Shaders from Aztec Ruins, Car Chase, Manhattan and DeusEx are helped.

Results for ICL and TGL are similar to SKL.

Results for BDW are similar to SKL except for DeusEx shader that has a
workgroup size 16 but in BDW picks the SIMD8.

Reviewed-by: Francisco Jerez <currojerez@riseup.net>
Part-of: <https://gitlab.freedesktop.org/mesa/mesa/merge_requests/3226>
---
 src/intel/compiler/brw_fs_nir.cpp | 36 ++++++++++++++++++++-----------
 1 file changed, 23 insertions(+), 13 deletions(-)

diff --git a/src/intel/compiler/brw_fs_nir.cpp b/src/intel/compiler/brw_fs_nir.cpp
index 3bed5406576..0b4d50c56e3 100644
--- a/src/intel/compiler/brw_fs_nir.cpp
+++ b/src/intel/compiler/brw_fs_nir.cpp
@@ -4239,25 +4239,32 @@ fs_visitor::nir_emit_intrinsic(const fs_builder &bld, nir_intrinsic_instr *instr
          l3_fence = modes & (nir_var_shader_out |
                              nir_var_mem_ssbo |
                              nir_var_mem_global);
-         /* Prior to gen11, we only have one kind of fence. */
-         slm_fence = devinfo->gen >= 11 && (modes & nir_var_mem_shared);
-         l3_fence |= devinfo->gen < 11 && (modes & nir_var_mem_shared);
+         slm_fence = modes & nir_var_mem_shared;
       } else {
-         if (devinfo->gen >= 11) {
-            l3_fence = instr->intrinsic != nir_intrinsic_memory_barrier_shared;
-            slm_fence = instr->intrinsic == nir_intrinsic_group_memory_barrier ||
-                        instr->intrinsic == nir_intrinsic_memory_barrier ||
-                        instr->intrinsic == nir_intrinsic_memory_barrier_shared;
-         } else {
-            /* Prior to gen11, we only have one kind of fence. */
-            l3_fence = true;
-            slm_fence = false;
-         }
+         l3_fence = instr->intrinsic != nir_intrinsic_memory_barrier_shared;
+         slm_fence = instr->intrinsic == nir_intrinsic_group_memory_barrier ||
+                     instr->intrinsic == nir_intrinsic_memory_barrier ||
+                     instr->intrinsic == nir_intrinsic_memory_barrier_shared;
       }
 
       if (stage != MESA_SHADER_COMPUTE)

> [Task inputs]

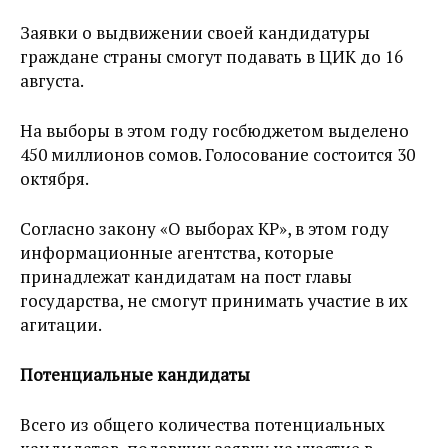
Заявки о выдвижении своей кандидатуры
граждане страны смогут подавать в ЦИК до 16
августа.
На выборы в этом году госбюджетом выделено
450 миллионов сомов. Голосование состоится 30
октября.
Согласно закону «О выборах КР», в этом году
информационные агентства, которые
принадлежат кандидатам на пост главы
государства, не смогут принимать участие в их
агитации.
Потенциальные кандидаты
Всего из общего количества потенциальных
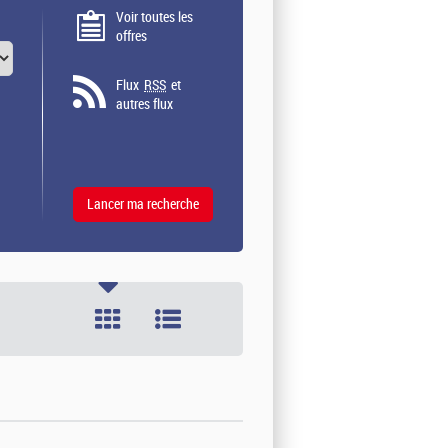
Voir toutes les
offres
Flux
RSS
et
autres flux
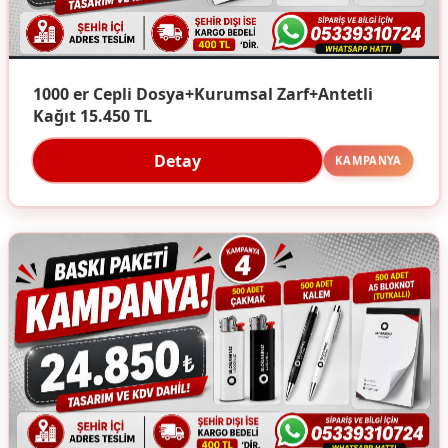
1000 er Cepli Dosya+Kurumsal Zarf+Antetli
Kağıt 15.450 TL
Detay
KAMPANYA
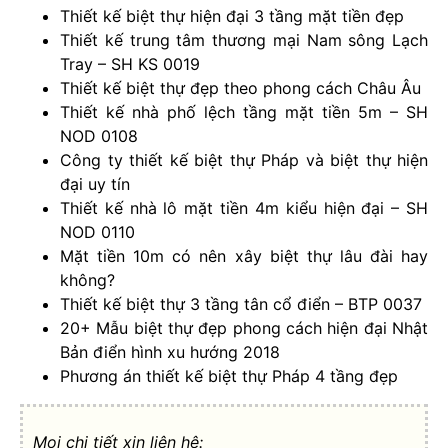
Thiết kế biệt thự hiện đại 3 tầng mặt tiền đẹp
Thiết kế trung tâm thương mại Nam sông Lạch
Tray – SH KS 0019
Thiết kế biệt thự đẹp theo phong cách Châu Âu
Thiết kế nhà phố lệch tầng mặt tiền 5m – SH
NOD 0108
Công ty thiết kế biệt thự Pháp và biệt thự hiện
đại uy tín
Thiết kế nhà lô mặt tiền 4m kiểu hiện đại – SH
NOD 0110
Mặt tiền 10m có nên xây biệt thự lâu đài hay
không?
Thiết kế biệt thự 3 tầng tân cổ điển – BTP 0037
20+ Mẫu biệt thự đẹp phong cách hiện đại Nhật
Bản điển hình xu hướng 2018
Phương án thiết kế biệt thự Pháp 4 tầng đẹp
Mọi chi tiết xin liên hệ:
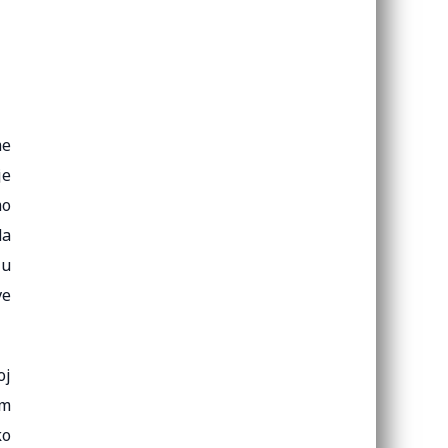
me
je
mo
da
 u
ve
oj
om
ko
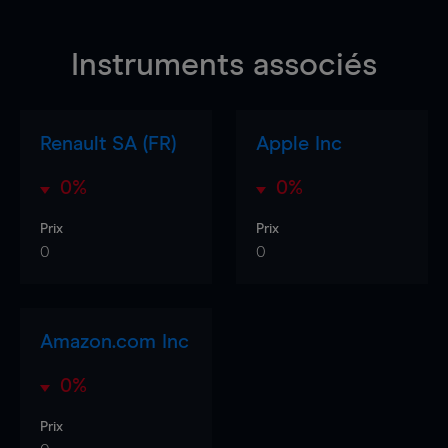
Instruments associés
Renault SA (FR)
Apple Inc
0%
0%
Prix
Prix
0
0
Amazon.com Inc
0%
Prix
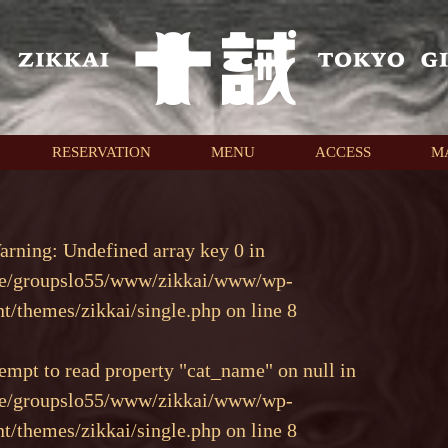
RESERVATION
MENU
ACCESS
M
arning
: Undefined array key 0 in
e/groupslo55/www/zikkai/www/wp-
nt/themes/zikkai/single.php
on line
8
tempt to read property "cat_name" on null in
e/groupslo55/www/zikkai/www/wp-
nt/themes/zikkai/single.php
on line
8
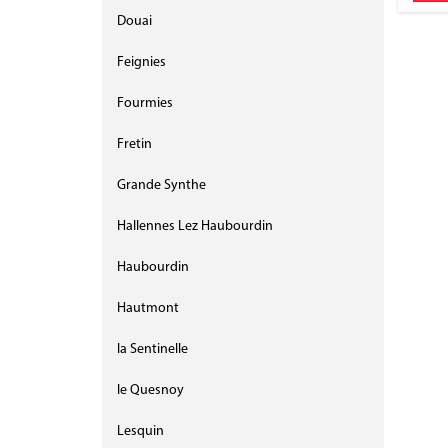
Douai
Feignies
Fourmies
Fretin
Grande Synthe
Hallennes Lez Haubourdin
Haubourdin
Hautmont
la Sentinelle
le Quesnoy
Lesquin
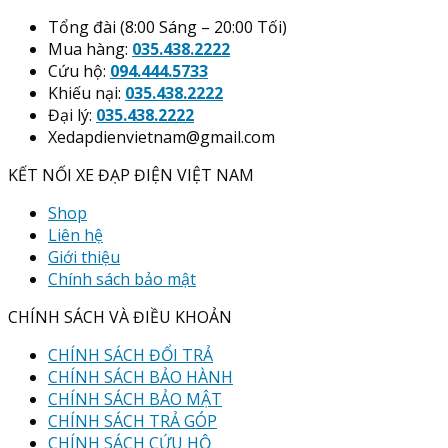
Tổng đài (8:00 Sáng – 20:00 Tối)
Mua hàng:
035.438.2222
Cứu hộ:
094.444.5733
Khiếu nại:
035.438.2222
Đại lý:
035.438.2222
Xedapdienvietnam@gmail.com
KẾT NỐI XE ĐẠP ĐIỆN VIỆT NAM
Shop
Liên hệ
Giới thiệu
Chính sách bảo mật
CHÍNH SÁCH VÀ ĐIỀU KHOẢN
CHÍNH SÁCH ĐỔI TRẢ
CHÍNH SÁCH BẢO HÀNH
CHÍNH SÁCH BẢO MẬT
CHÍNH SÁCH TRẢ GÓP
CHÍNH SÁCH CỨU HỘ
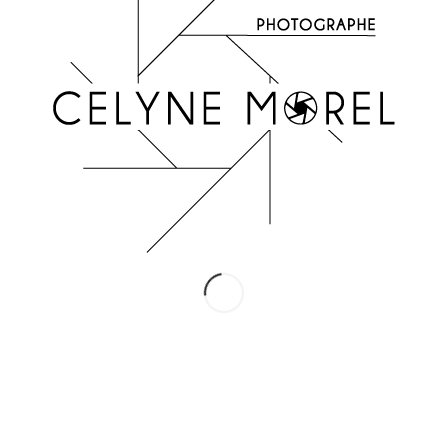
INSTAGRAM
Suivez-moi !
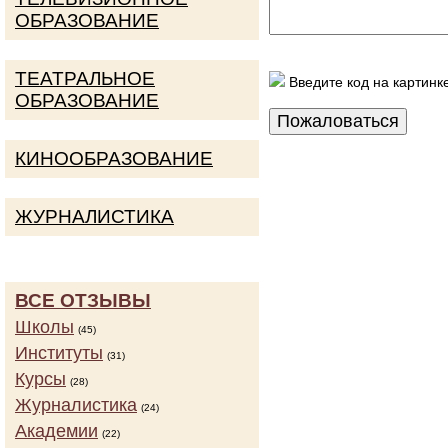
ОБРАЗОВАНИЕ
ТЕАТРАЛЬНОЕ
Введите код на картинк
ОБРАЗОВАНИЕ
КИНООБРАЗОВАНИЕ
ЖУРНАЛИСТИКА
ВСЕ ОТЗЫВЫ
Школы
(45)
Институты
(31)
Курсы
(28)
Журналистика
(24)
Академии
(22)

> [Exercises]
1. Reproduce the entire patch word for word.
2. Transcribe the part of the rows that opens with the line containing "RESERVATION" and closes at the end of the rows, leaving the pictures out of your answer.

> [Expected results]
1.
Shaders from Aztec Ruins, Car Chase, Manhattan and DeusEx are helped.

Results for ICL and TGL are similar to SKL.

Results for BDW are similar to SKL except for DeusEx shader that has a
workgroup size 16 but in BDW picks the SIMD8.

Reviewed-by: Francisco Jerez <currojerez@riseup.net>
Part-of: <https://gitlab.freedesktop.org/mesa/mesa/merge_requests/3226>
---
 src/intel/compiler/brw_fs_nir.cpp | 36 ++++++++++++++++++++-----------
 1 file changed, 23 insertions(+), 13 deletions(-)

diff --git a/src/intel/compiler/brw_fs_nir.cpp b/src/intel/compiler/brw_fs_nir.cpp
index 3bed5406576..0b4d50c56e3 100644
--- a/src/intel/compiler/brw_fs_nir.cpp
+++ b/src/intel/compiler/brw_fs_nir.cpp
@@ -4239,25 +4239,32 @@ fs_visitor::nir_emit_intrinsic(const fs_builder &bld, nir_intrinsic_instr *instr
          l3_fence = modes & (nir_var_shader_out |
                              nir_var_mem_ssbo |
                              nir_var_mem_global);
-         /* Prior to gen11, we only have one kind of fence. */
-         slm_fence = devinfo->gen >= 11 && (modes & nir_var_mem_shared);
-         l3_fence |= devinfo->gen < 11 && (modes & nir_var_mem_shared);
+         slm_fence = modes & nir_var_mem_shared;
       } else {
-         if (devinfo->gen >= 11) {
-            l3_fence = instr->intrinsic != nir_intrinsic_memory_barrier_shared;
-            slm_fence = instr->intrinsic == nir_intrinsic_group_memory_barrier ||
-                        instr->intrinsic == nir_intrinsic_memory_barrier ||
-                        instr->intrinsic == nir_intrinsic_memory_barrier_shared;
-         } else {
-            /* Prior to gen11, we only have one kind of fence. */
-            l3_fence = true;
-            slm_fence = false;
-         }
+         l3_fence = instr->intrinsic != nir_intrinsic_memory_barrier_shared;
+         slm_fence = instr->intrinsic == nir_intrinsic_group_memory_barrier ||
+                     instr->intrinsic == nir_intrinsic_memory_barrier ||
+                     instr->intrinsic == nir_intrinsic_memory_barrier_shared;
       }
 
       if (stage != MESA_SHADER_COMPUTE)

2.
RESERVATION
MENU
ACCESS
M
arning
: Undefined array key 0 in
e/groupslo55/www/zikkai/www/wp-
nt/themes/zikkai/single.php
on line
8
tempt to read property "cat_name" on null in
e/groupslo55/www/zikkai/www/wp-
nt/themes/zikkai/single.php
on line
8
Douai
Feignies
Fourmies
Fretin
Grande Synthe
Hallennes Lez Haubourdin
Haubourdin
Hautmont
la Sentinelle
le Quesnoy
Lesquin
Tổng đài (8:00 Sáng – 20:00 Tối)
Mua hàng:
035.438.2222
Cứu hộ:
094.444.5733
Khiếu nại:
035.438.2222
Đại lý:
035.438.2222
Xedapdienvietnam@gmail.com
KẾT NỐI XE ĐẠP ĐIỆN VIỆT NAM
Shop
Liên hệ
Giới thiệu
Chính sách bảo mật
CHÍNH SÁCH VÀ ĐIỀU KHOẢN
CHÍNH SÁCH ĐỔI TRẢ
CHÍNH SÁCH BẢO HÀNH
CHÍNH SÁCH BẢO MẬT
CHÍNH SÁCH TRẢ GÓP
CHÍNH SÁCH CỨU HỘ
INSTAGRAM
Suivez-moi !
ОБРАЗОВАНИЕ
ТЕАТРАЛЬНОЕ
Введите код на картинк
ОБРАЗОВАНИЕ
КИНООБРАЗОВАНИЕ
ЖУРНАЛИСТИКА
ВСЕ ОТЗЫВЫ
Школы
(45)
Институты
(31)
Курсы
(28)
Журналистика
(24)
Академии
(22)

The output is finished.